What to do: Repeat word for word the lines from the top of the records through the line containing "nose: (343, 184)", and skip the pictures.

(Pixel coordinate listings)
····················

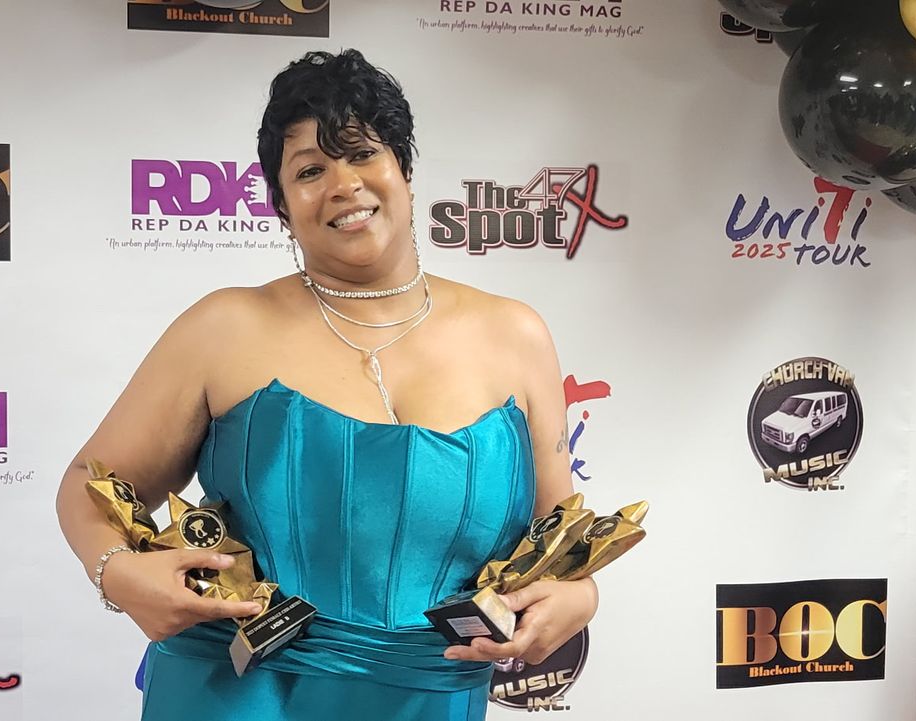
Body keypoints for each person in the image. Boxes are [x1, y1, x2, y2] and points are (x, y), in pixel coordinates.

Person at [55, 49, 598, 720]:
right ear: (282, 206)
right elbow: (88, 482)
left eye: (363, 154)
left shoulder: (517, 334)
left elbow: (558, 538)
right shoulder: (223, 327)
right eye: (311, 170)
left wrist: (581, 595)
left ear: (404, 171)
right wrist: (114, 570)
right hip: (237, 694)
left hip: (430, 699)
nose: (343, 184)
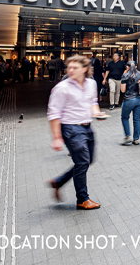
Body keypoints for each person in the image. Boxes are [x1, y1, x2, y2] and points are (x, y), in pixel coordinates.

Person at [46, 55, 105, 210]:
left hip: (87, 126)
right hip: (70, 128)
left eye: (75, 67)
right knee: (82, 162)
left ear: (85, 69)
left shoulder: (91, 83)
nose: (70, 70)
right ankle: (82, 199)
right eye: (69, 67)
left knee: (88, 160)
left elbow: (93, 102)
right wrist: (56, 138)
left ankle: (58, 182)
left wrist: (97, 113)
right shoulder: (61, 88)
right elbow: (54, 114)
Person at [120, 61, 140, 145]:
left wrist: (123, 75)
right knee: (137, 119)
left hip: (129, 100)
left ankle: (127, 136)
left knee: (124, 117)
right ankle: (136, 139)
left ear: (127, 67)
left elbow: (123, 90)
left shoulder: (125, 75)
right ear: (136, 66)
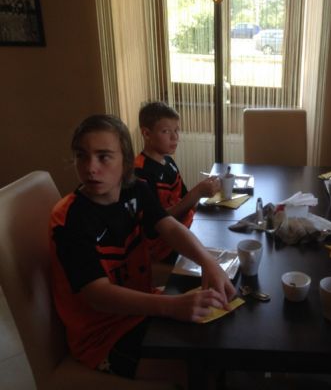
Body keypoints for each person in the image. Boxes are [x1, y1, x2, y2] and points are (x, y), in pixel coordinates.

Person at [49, 114, 236, 383]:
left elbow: (169, 227)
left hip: (142, 306)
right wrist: (172, 306)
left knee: (216, 343)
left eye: (103, 157)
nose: (90, 168)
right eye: (82, 156)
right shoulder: (69, 220)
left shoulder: (136, 189)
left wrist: (209, 263)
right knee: (199, 370)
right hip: (102, 335)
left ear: (125, 161)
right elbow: (98, 296)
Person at [134, 101, 220, 261]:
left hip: (188, 227)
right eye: (166, 131)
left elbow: (184, 200)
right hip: (165, 245)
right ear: (146, 134)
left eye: (176, 130)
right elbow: (157, 223)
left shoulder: (168, 161)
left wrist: (207, 198)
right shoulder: (140, 173)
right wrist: (198, 192)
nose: (175, 137)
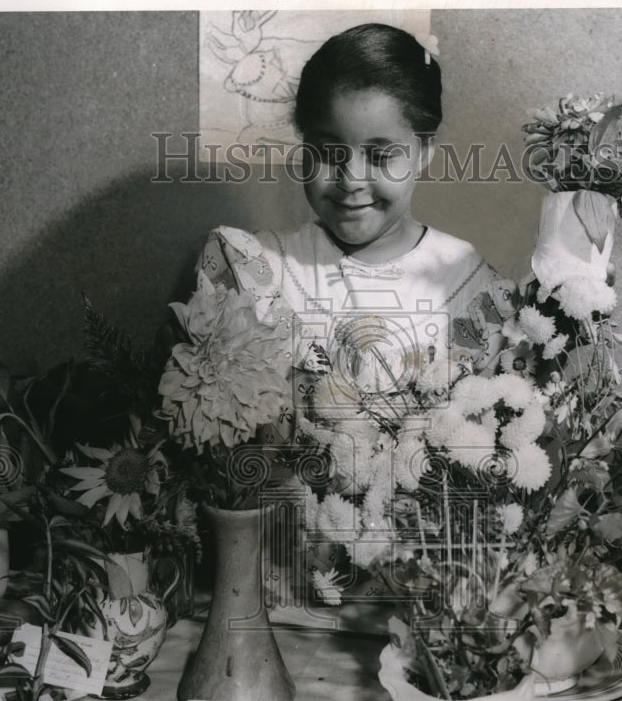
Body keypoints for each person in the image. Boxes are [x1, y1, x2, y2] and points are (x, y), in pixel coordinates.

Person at [197, 23, 512, 419]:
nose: (350, 181)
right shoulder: (257, 267)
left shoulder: (469, 285)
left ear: (424, 151)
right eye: (328, 152)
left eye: (380, 157)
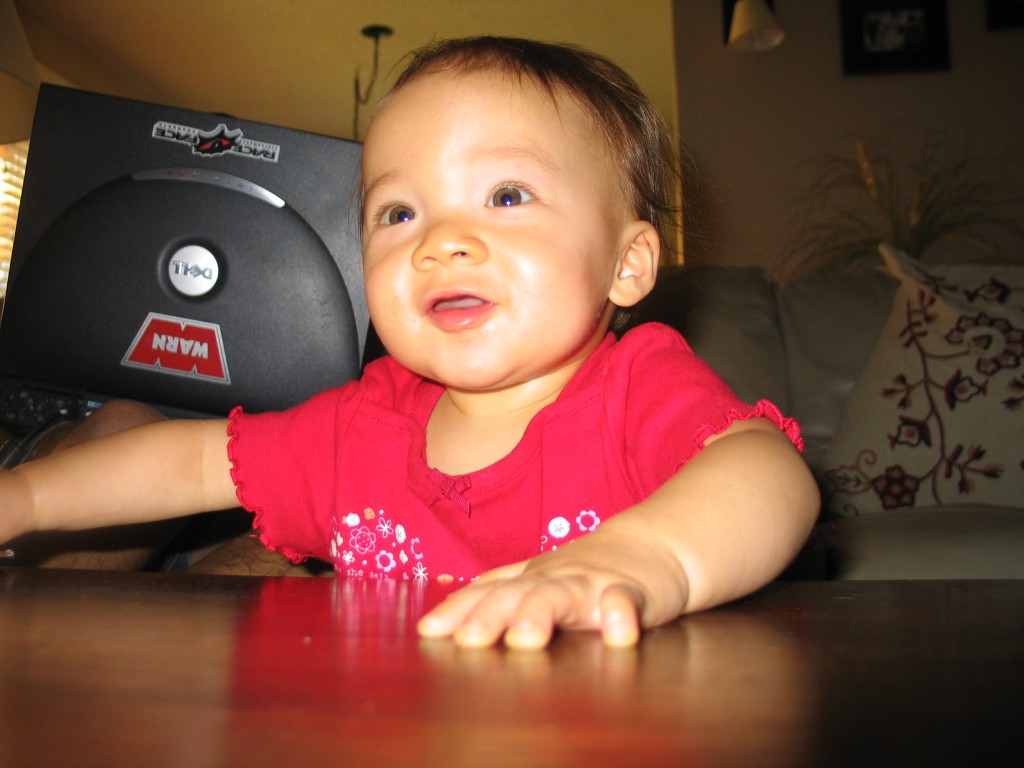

····················

Output below:
Body keypoints for each person in the image. Boxes are [x1, y1, x2, y2] and points are (x, y), in pixel coordinates.

Person at [55, 49, 598, 720]:
right ear: (282, 206)
right elbow: (88, 482)
left eye: (363, 154)
left shoulder: (517, 334)
left elbow: (558, 538)
right shoulder: (223, 327)
right eye: (311, 170)
left wrist: (581, 595)
left ear: (404, 171)
right wrist: (114, 570)
right hip: (237, 694)
left hip: (430, 699)
nose: (343, 184)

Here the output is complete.